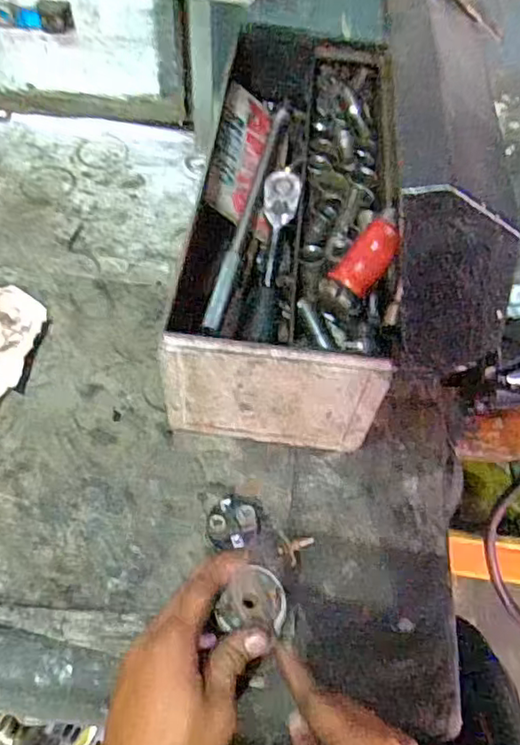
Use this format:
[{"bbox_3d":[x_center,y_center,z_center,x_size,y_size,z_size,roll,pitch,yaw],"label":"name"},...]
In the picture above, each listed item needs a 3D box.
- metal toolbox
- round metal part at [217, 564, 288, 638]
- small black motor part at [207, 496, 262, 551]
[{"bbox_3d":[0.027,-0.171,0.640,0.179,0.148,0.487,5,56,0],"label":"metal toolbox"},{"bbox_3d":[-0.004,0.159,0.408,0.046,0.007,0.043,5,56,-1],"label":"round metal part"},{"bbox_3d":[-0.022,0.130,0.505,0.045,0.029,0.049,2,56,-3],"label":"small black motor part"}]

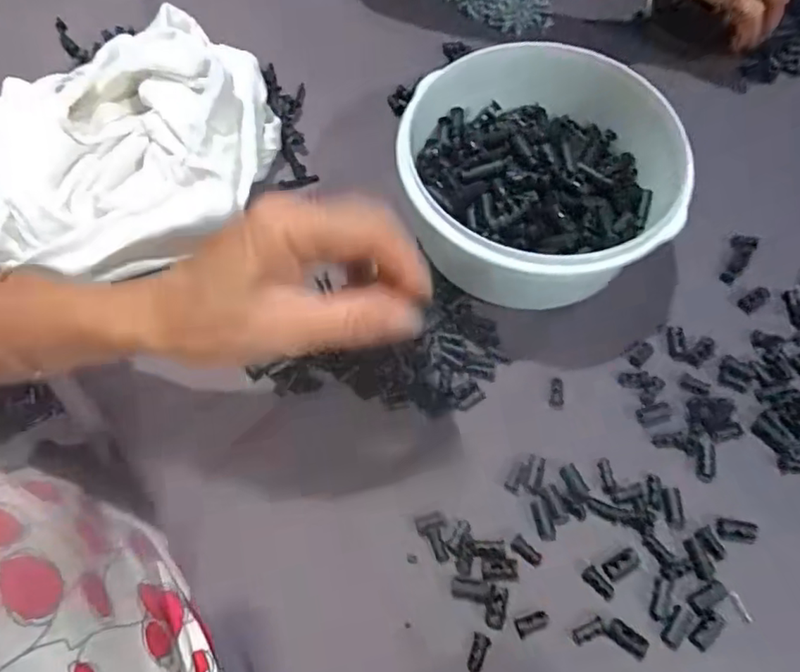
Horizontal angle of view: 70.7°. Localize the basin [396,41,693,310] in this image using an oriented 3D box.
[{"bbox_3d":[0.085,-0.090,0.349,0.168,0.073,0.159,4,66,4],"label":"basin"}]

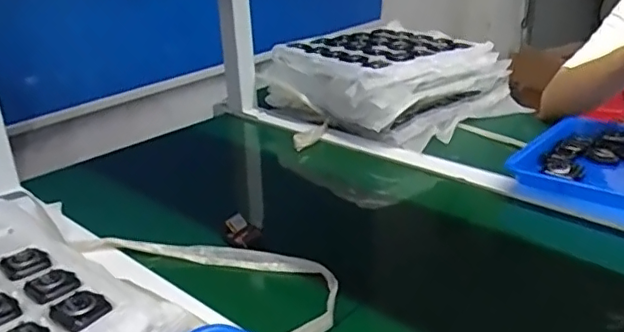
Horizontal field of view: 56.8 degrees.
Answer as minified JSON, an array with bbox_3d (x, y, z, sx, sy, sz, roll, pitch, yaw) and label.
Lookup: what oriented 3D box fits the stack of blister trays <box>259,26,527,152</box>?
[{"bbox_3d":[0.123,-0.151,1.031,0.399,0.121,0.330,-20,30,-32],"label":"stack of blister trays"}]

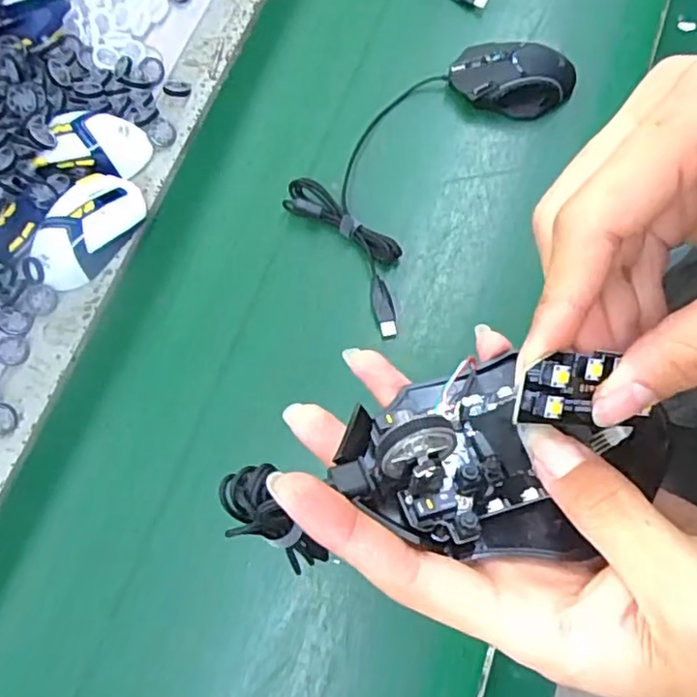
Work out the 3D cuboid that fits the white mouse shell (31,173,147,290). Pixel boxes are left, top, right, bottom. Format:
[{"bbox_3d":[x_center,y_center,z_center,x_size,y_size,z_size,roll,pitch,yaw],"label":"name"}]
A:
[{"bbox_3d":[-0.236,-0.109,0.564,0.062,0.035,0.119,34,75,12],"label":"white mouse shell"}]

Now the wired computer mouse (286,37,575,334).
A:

What you should do:
Your copy must begin at the line containing "Answer as minified" and end at the last line of the material above. Reproduce each line exactly, but not the pictures.

Response to this exercise:
Answer as minified JSON, an array with bbox_3d (x, y, z, sx, sy, sz, roll, pitch, yaw) and label.
Lookup: what oriented 3D box fits the stack of blister trays <box>259,26,527,152</box>?
[{"bbox_3d":[0.123,-0.151,1.031,0.399,0.121,0.330,-20,30,-32],"label":"stack of blister trays"}]

Work out the 3D cuboid that fits the white mouse shell (31,173,147,290). Pixel boxes are left, top, right, bottom. Format:
[{"bbox_3d":[x_center,y_center,z_center,x_size,y_size,z_size,roll,pitch,yaw],"label":"name"}]
A:
[{"bbox_3d":[-0.236,-0.109,0.564,0.062,0.035,0.119,34,75,12],"label":"white mouse shell"}]

Now the wired computer mouse (286,37,575,334).
A:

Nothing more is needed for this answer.